The rest is history. Technomation has produced Burmese SMS, Messenger app (instant messenger like whatsapp, google talk, but using SMS as communication instead of internet), dictionary, directory, San Sar Ni Bo (fortune telling) Apps and so on.
“After I sold mobile apps, I got some money. We also bought a car but I didn’t know where I was on the road. It was too troublesome to drive and there was no Google Map yet. There were many satnav (satellite navigation) devices available in foreign countries but not in Myanmar. I really wanted to make one. When I asked people about it, everyone said they were having the same problem as I have, unable to navigate through the streets. It was one problem that every new driver had,” Ko Htoo Myint Naung said.
For every problem is an opportunity. Deep in his heart he knew that he could come up with something that could guide motorists in navigating through the streets in Yangon and Myanmar.

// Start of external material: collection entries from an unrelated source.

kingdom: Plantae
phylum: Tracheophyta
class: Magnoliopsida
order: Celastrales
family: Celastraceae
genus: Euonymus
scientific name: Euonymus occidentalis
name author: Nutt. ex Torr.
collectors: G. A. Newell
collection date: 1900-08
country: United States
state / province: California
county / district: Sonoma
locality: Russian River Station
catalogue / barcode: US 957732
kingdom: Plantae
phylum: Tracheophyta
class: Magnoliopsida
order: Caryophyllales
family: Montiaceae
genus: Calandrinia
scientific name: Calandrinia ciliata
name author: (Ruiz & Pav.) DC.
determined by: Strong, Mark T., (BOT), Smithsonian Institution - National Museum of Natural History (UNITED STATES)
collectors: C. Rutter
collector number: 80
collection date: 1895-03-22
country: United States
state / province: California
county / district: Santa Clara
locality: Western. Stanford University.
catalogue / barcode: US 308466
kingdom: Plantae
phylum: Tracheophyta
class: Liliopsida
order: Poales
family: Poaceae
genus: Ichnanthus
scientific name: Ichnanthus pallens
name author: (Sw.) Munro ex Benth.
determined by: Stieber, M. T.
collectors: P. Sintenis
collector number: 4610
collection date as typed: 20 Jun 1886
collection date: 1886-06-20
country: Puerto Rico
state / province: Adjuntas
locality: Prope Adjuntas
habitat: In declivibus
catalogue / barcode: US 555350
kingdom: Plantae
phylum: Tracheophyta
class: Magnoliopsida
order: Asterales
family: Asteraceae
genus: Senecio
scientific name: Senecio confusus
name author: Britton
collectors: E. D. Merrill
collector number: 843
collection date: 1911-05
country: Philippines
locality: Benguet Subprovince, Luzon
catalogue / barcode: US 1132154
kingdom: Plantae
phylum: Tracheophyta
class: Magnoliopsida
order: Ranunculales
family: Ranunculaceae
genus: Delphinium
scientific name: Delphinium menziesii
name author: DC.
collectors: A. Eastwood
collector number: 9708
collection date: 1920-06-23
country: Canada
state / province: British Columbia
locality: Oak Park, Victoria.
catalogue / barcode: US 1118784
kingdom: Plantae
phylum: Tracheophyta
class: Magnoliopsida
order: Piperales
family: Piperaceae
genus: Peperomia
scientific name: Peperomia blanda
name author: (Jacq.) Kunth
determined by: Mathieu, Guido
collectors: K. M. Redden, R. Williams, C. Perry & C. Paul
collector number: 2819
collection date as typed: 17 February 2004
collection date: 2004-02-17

Before long, Technomation was able to produce the Polarstar Navigation Device, available in Myanmar language. It’s not just app this time, instead, it is a combination of hardware device and a software inside which can be installed in vehicles. Street names and places can be searched on it in Myanmar and English languages and it can give directions in voice in Myanmar and in English.
“Polarstar means Du Won Kyal. I named it Polarstar as it will be the guide for car drivers just like the actual northern polar star guiding sea vessels while traversing the vast ocean,” he said
In creating the Polarstar Navigation Device, he struggled technically and financially for over two years but Ko Htoo Myint Naung was able to deliver what the consumers wanted and kept his investors happy.
“It was in 2008 or 2009 when I first came up with it. Now, it is almost ten years. At that time, I produced Polarstar GPS. It was very difficult to sell. The people haven’t used GPS for directions before and so I tried a lot to share knowledge to the buyers. They are so worried,” he said.
At the time he created the Polarstar, the city Nay Pyi Taw emerged and it was a good chance for him to showcase his device. He tried hard for Polar Star to work in Yangon and also in Nay Pyi Taw. Currently, Polarstar can be used all over the country and it is now in its 13th series. Thousands of people are currently using it.
After Polarstar, Technomation’s next application is Startracker, a device created to enable companies to manage their vehicle movements in real time.
“Polarstar and Startrack are the devices created in integration with the technology that is being used to solve the problems that we face every day,” Ko Htoo Myint Naung said.
He said that at present he was fascinated with the idea that Polarstar would be able to steer the vehicles automatically in the future. The latest version of Polarstar already has a camera and Artificial Intelligence (AI) software. It warns drivers when it sees potential dangers on the road. We need more research into this AI where Polarstar can actually take over control of driving.
While there might be a slowdown in business at present, Ko Htoo Myint Naung, remained undaunted of the future and believes that tech-based companies, such as Technomation would play a key role in leading the country’s development.
“As I’ve already faced some hardships in the field, I’m well aware of the opportunities that may appear in this kind of situation,” he said. “If a business is more competitive, there are more chances for success.”
Ko Htoo Myint Naung believe that the only limit to business opportunities in imagination. If a person can dream of something he just needs to work hard to make that dream come true.
Quoting a word from the wise, he said, “A winner never quits. A quitter never wins.”
‘As I’ve already faced some hardships in the field, I’m well aware of the opportunities that may appear in this kind of situation.’